**Exercise objective**
Pick out each line of the data below that contains the word "latitude" and copy those lines.

**Collected data entries**
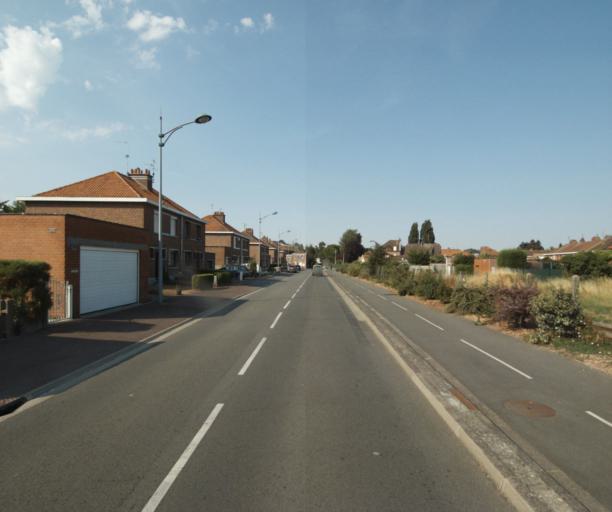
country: FR
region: Nord-Pas-de-Calais
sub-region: Departement du Nord
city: Comines
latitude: 50.7581
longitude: 3.0054
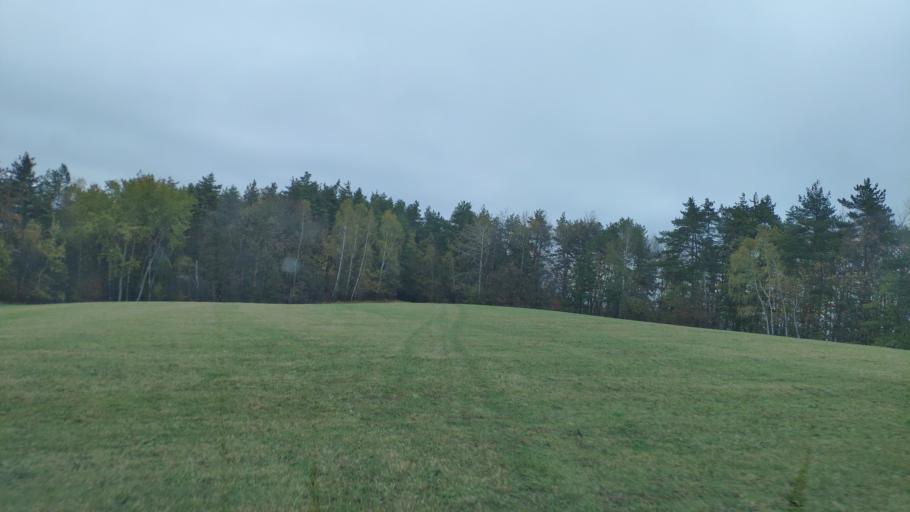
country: SK
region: Presovsky
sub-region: Okres Presov
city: Presov
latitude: 48.9376
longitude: 21.1026
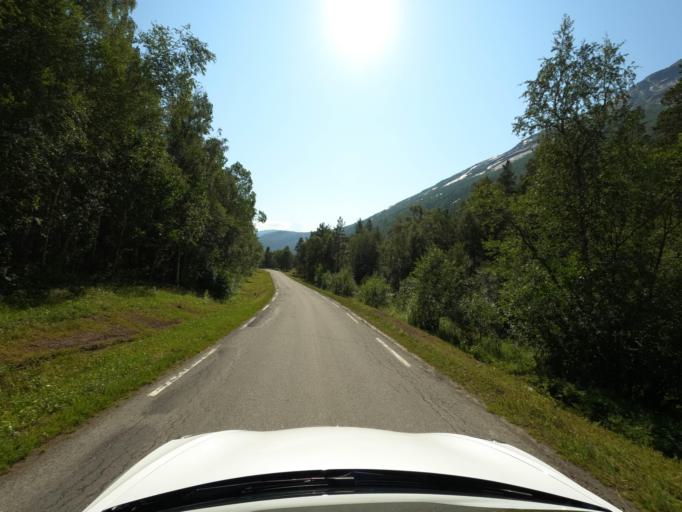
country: NO
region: Nordland
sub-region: Narvik
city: Narvik
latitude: 68.1902
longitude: 17.5524
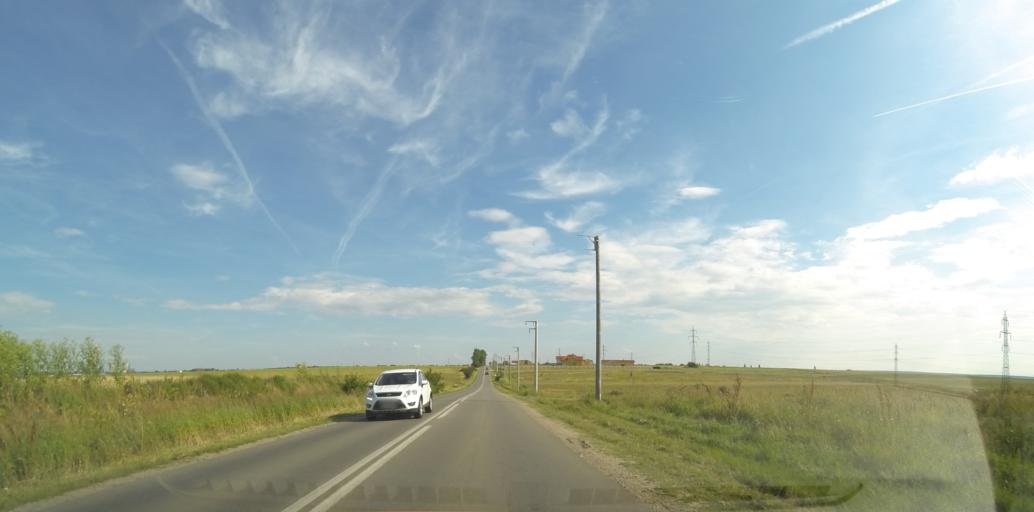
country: RO
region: Dolj
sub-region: Comuna Simnicu de Sus
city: Simnicu de Sus
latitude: 44.3584
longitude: 23.7849
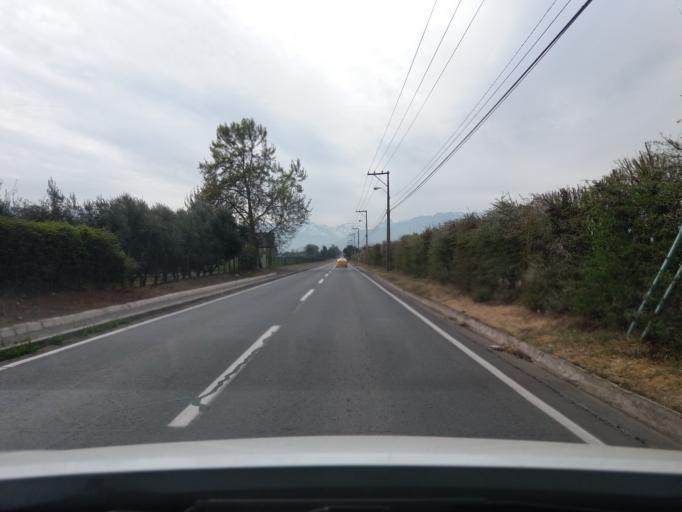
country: CL
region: Valparaiso
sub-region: Provincia de San Felipe
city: San Felipe
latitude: -32.8189
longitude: -70.6828
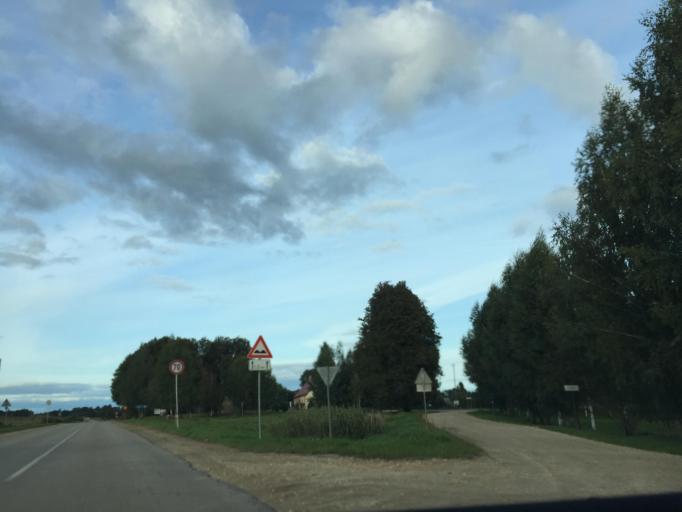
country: LV
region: Nereta
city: Nereta
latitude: 56.2824
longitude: 25.3998
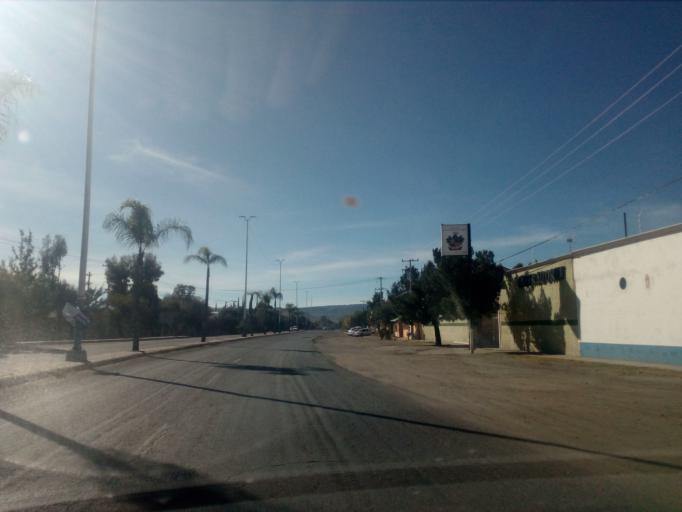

**Reply to the exercise**
latitude: 50.7581
latitude: 48.9376
latitude: 68.1902
latitude: 44.3584
latitude: -32.8189
latitude: 56.2824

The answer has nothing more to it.